The research uncovers the often-overlooked positive aspects of firms led by lame-duck CEOs, who tend to outperform on various measures, generating a substantial annual four-factor alpha of 9.6% and positive abnormal returns around earnings announcements.
The analysis of different mechanisms further highlights the crucial role of intensive competition among internal candidates in enhancing the results. Ultimately, the findings of this study challenge the prevailing market perception by demonstrating that the market might misprice firms with lame-duck CEOs and that protracted successions may not necessarily hamper firm value, as previously thought.

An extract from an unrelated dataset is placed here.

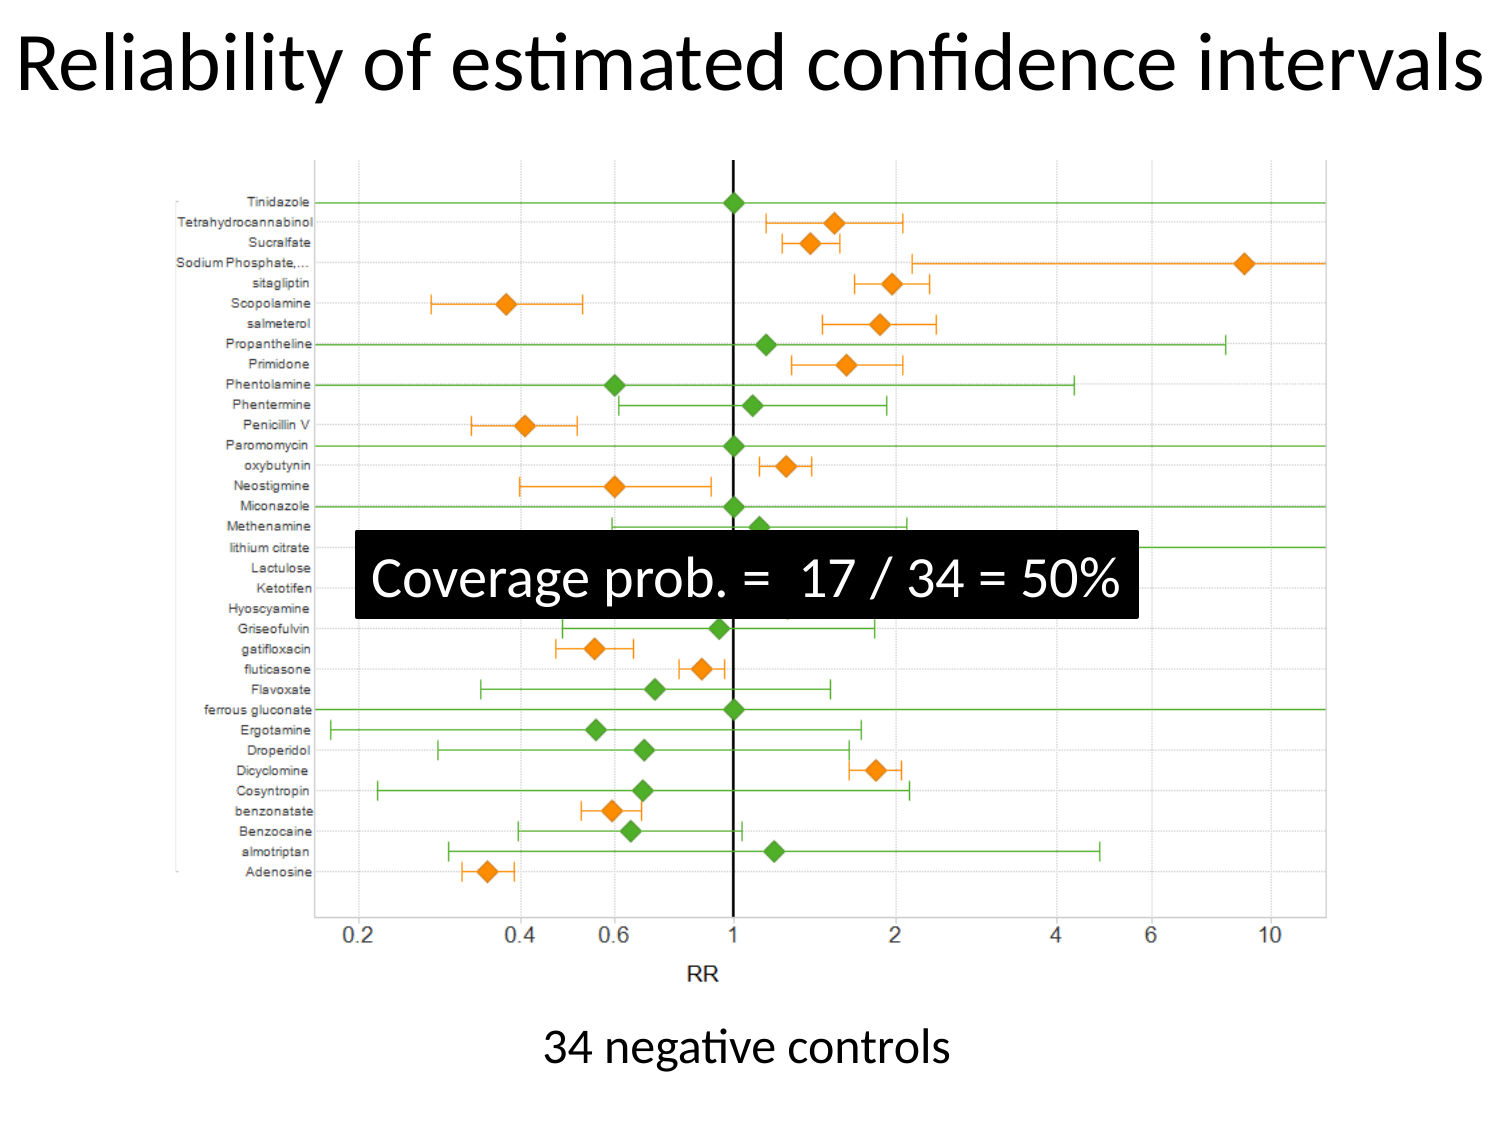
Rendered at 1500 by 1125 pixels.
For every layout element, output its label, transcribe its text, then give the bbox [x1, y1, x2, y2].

Q1: What does the study reveal about firms with protracted CEO successions, specifically those led by lame-duck CEOs?
Despite concerns and negative stock price reactions associated with protracted CEO successions, the study finds that firms led by lame-duck CEOs perform well. These firms demonstrate a remarkable annual four-factor alpha of 9.6% and exhibit positive abnormal returns during earnings announcements.
Q2: Why are lame-duck CEOs able to generate positive performance for their firms, according to the research?
The positive performance of firms with lame-duck CEOs is attributed to potential mispricing by the market. The study suggests that financial markets may undervalue these firms. Additionally, the positive results are more pronounced when there is intense competition among internal candidates to succeed the CEO.
Q3: How prevalent are protracted CEO successions, and what is the typical duration of such successions examined in the study?
The study indicates that approximately one-third of CEO successions are protracted. During these successions, a lame-duck CEO continues to manage the firm for about six months before a successor is officially announced. The research focuses on understanding the dynamics and implications of these relatively extended CEO transition periods.